### Problem
In the listing below, rename every "pose" to "camera" and keep every other line unchanged. Leave the pictures out.

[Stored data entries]
════

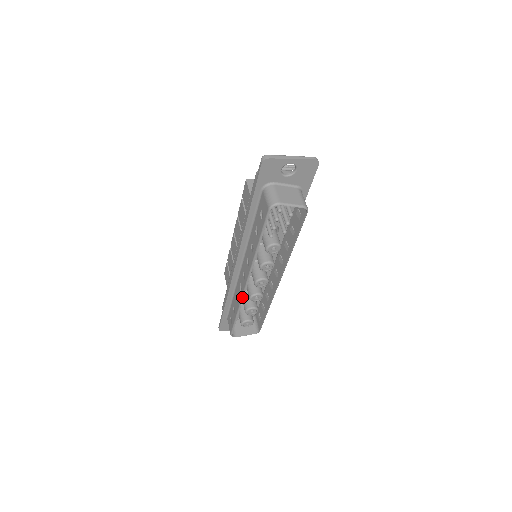
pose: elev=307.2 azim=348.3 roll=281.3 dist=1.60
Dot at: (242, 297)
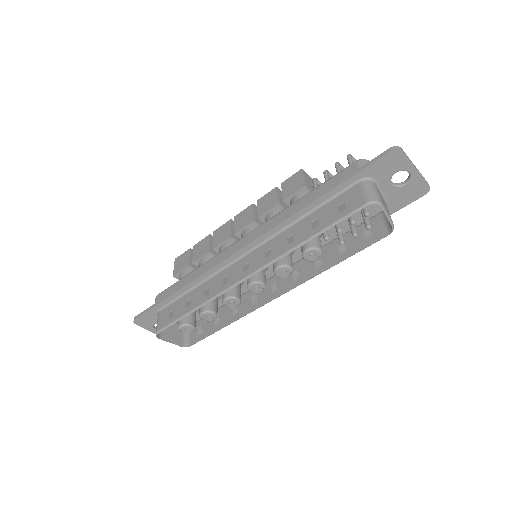
Dot at: (223, 291)
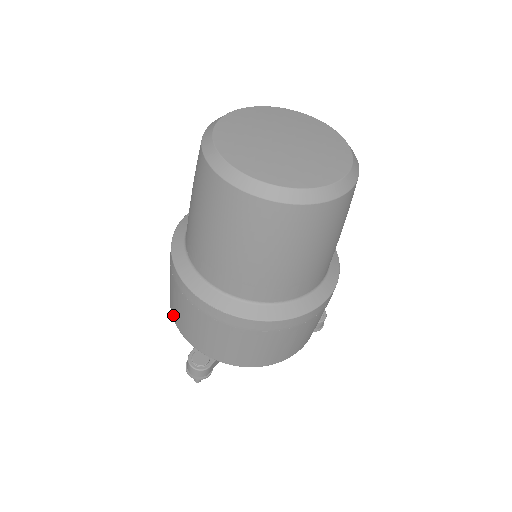
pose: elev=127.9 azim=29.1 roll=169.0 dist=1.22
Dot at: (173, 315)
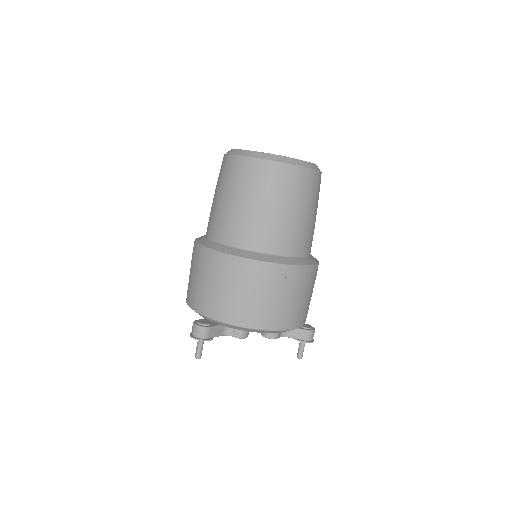
Dot at: (187, 298)
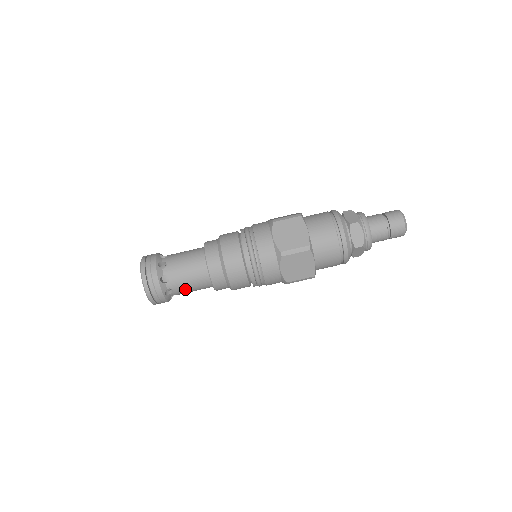
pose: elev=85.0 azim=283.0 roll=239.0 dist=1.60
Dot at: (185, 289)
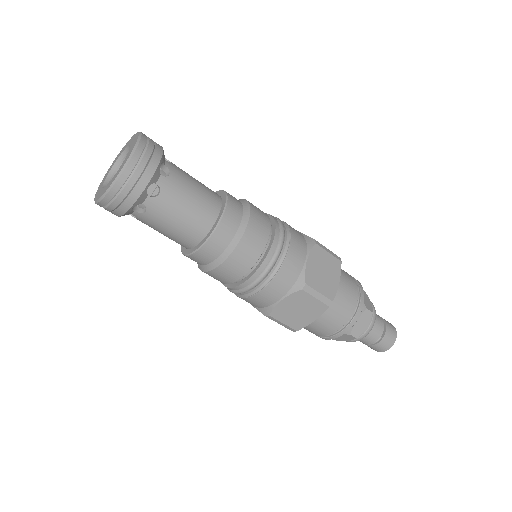
Dot at: (159, 223)
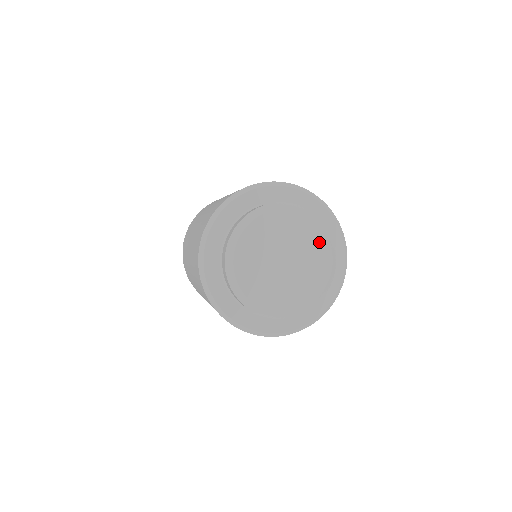
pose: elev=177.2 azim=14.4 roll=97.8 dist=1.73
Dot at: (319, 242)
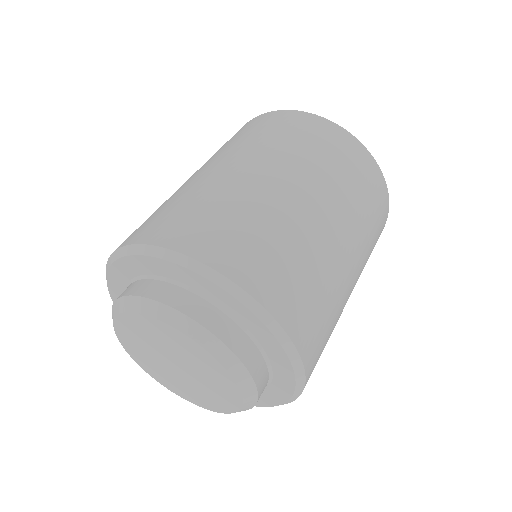
Dot at: (229, 396)
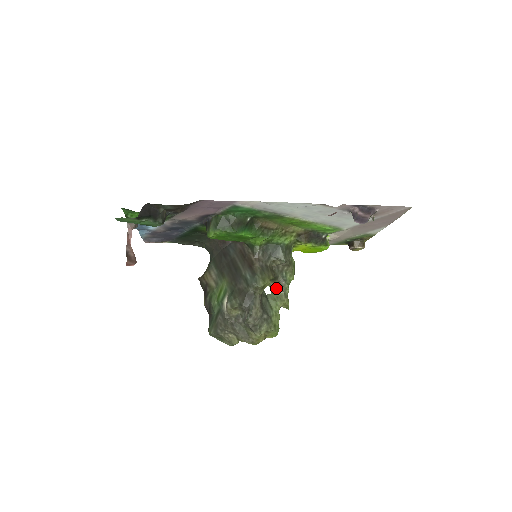
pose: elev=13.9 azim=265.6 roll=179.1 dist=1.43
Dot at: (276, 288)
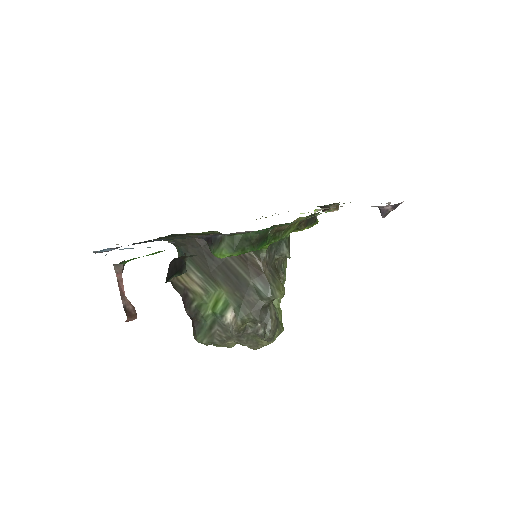
Dot at: occluded
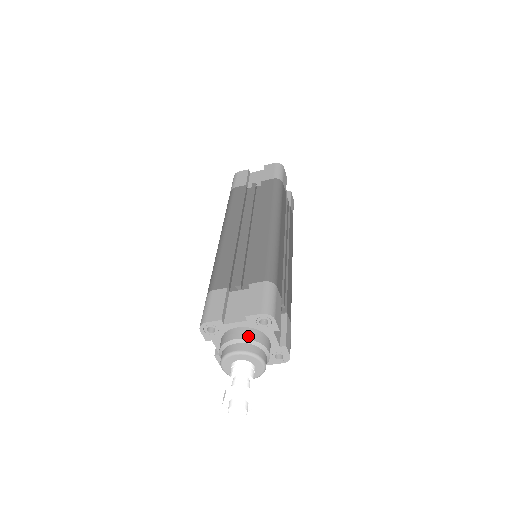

════

### Completed exercise
camera: elev=307.2 azim=348.3 roll=281.3 dist=1.60
Dot at: (242, 297)
Dot at: (223, 291)
camera: elev=127.9 azim=29.1 roll=169.0 dist=1.22
Dot at: (173, 315)
Dot at: (187, 298)
camera: elev=85.0 azim=283.0 roll=239.0 dist=1.60
Dot at: (185, 289)
Dot at: (159, 223)
camera: elev=177.2 azim=14.4 roll=97.8 dist=1.73
Dot at: (319, 242)
Dot at: (229, 396)
camera: elev=13.9 azim=265.6 roll=179.1 dist=1.43
Dot at: (276, 288)
Dot at: occluded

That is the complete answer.